[[ Data excerpts open ]]
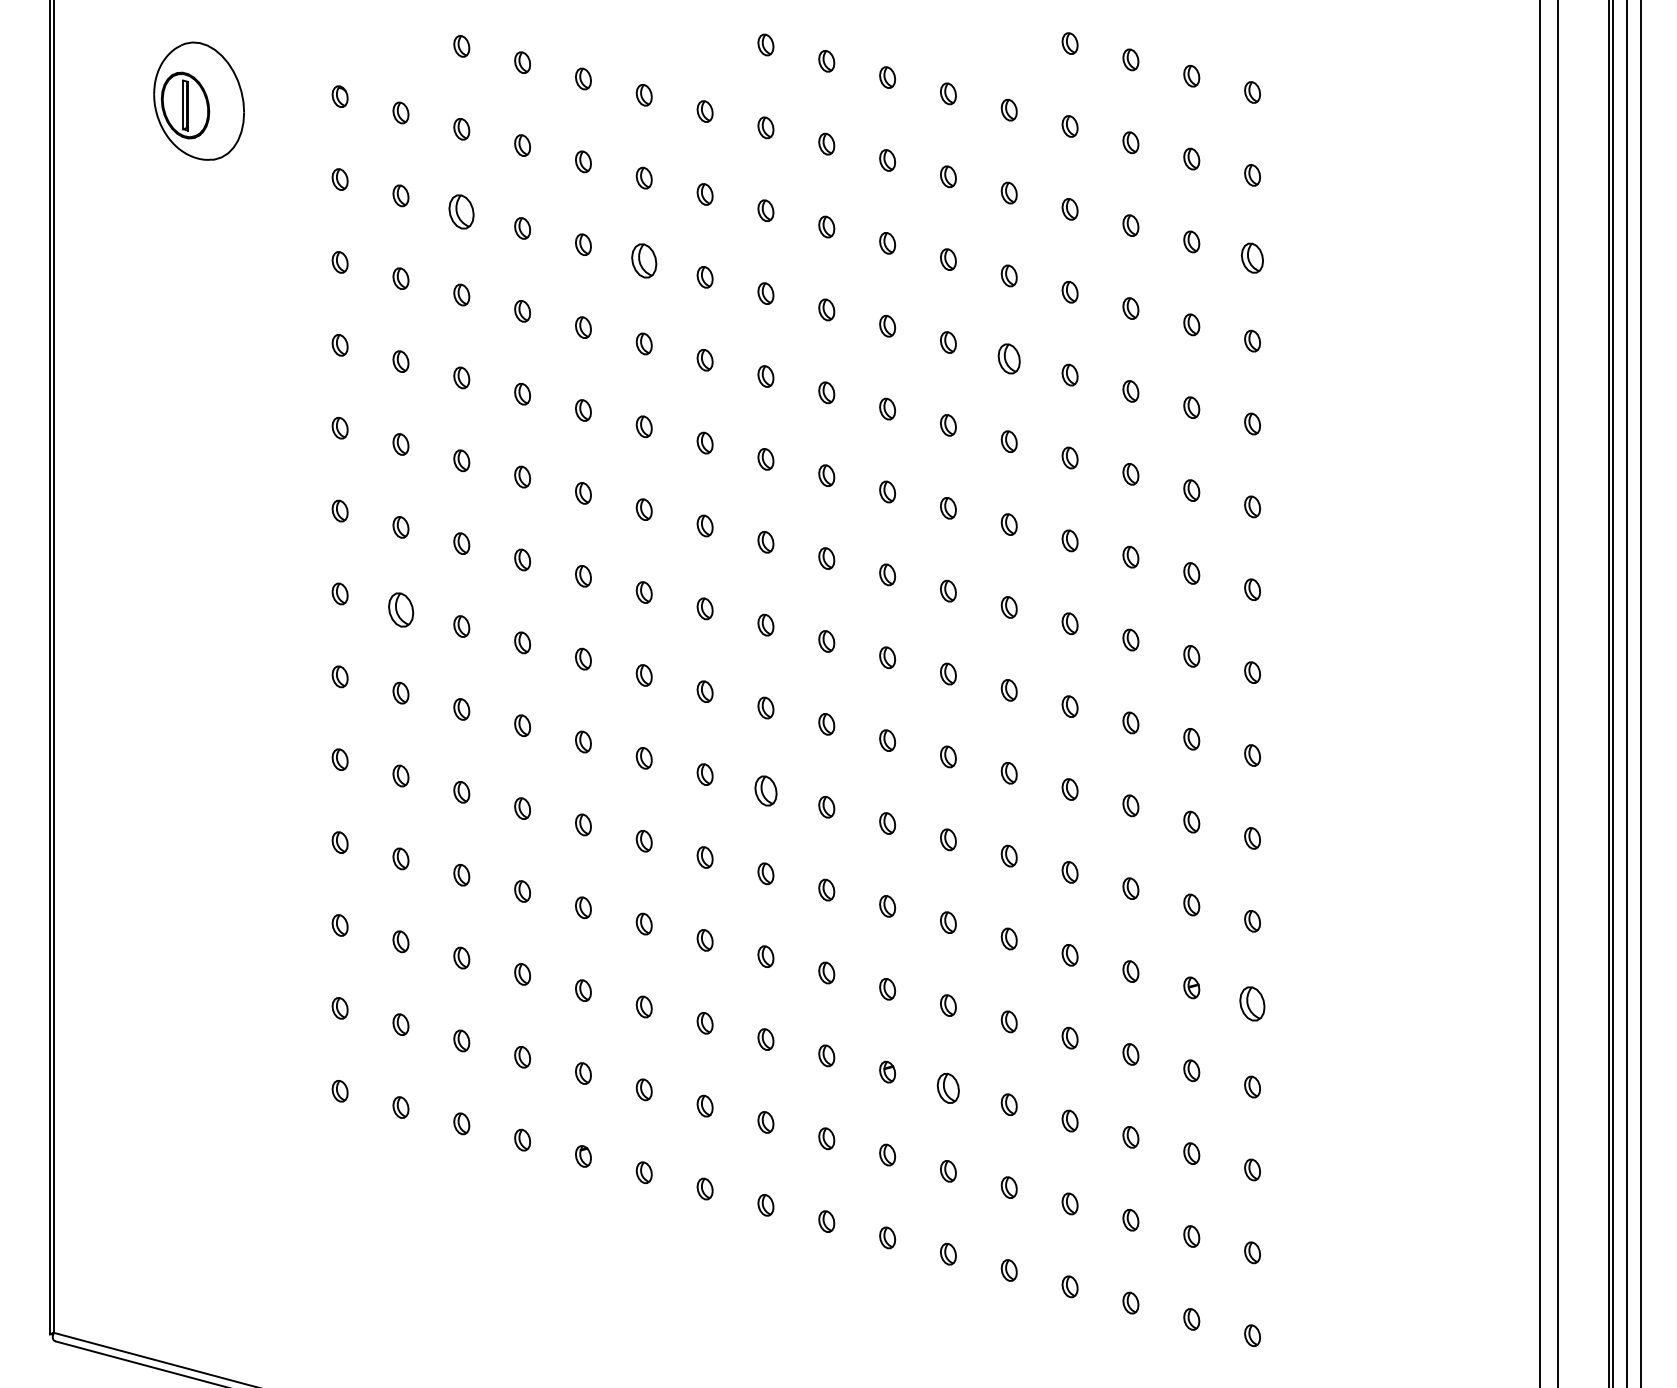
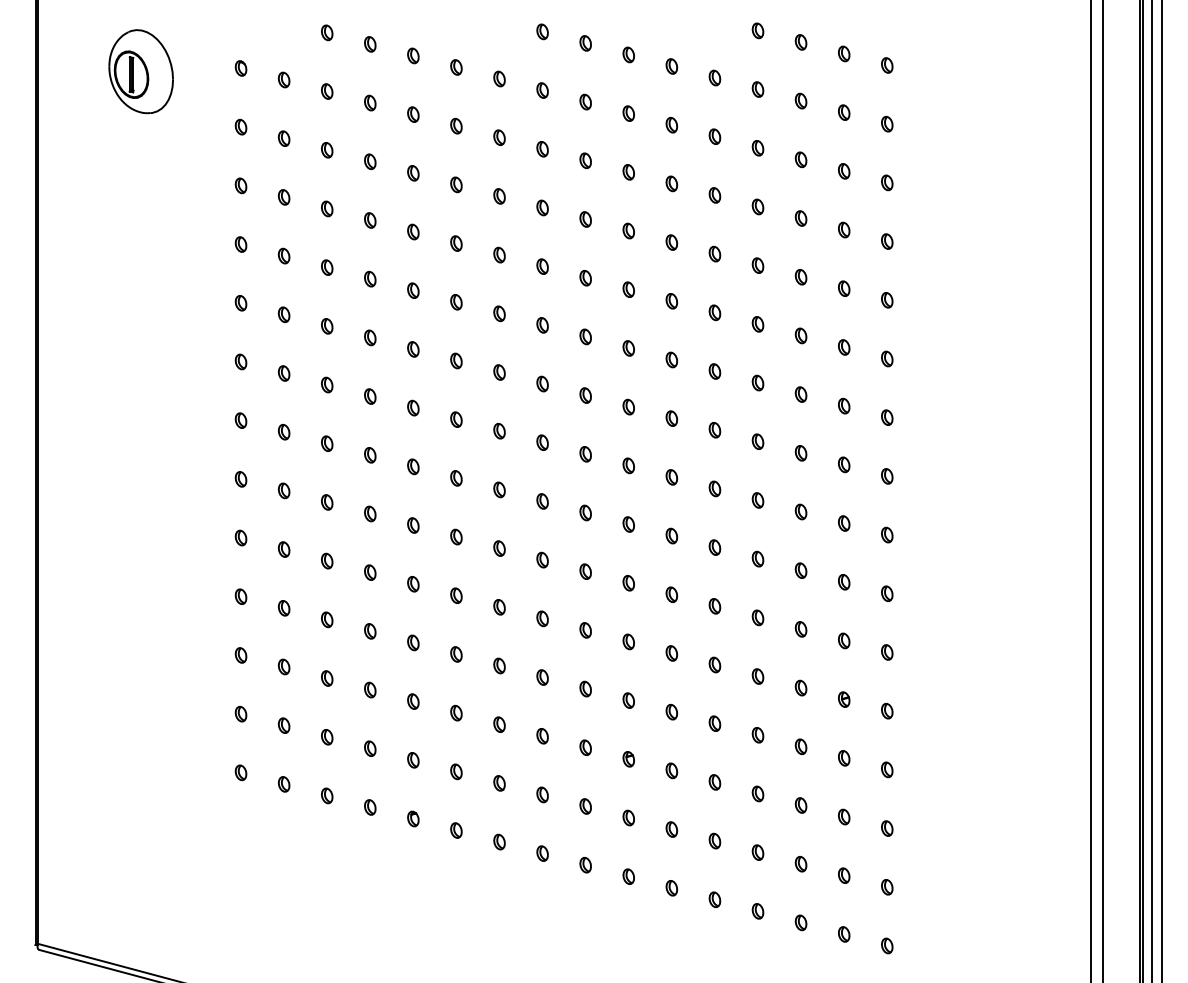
part: (462, 212) -> (327, 150), size x0.62
part: (1252, 257) -> (887, 182), size x0.71
part: (644, 260) -> (456, 184), size x0.62
part: (1008, 357) -> (714, 253), size x0.71
part: (400, 610) -> (283, 432), size x0.62
part: (765, 790) -> (542, 559), size x0.71
part: (1252, 1004) -> (887, 711), size x0.62
part: (947, 1087) -> (671, 770), size x0.71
[[ Data excerpts closed ]]
## Assignment
Please retype every record exactly, leaving the pictures out.

## Answer box
part: (462, 212) -> (327, 150), size x0.62
part: (1252, 257) -> (887, 182), size x0.71
part: (644, 260) -> (456, 184), size x0.62
part: (1008, 357) -> (714, 253), size x0.71
part: (400, 610) -> (283, 432), size x0.62
part: (765, 790) -> (542, 559), size x0.71
part: (1252, 1004) -> (887, 711), size x0.62
part: (947, 1087) -> (671, 770), size x0.71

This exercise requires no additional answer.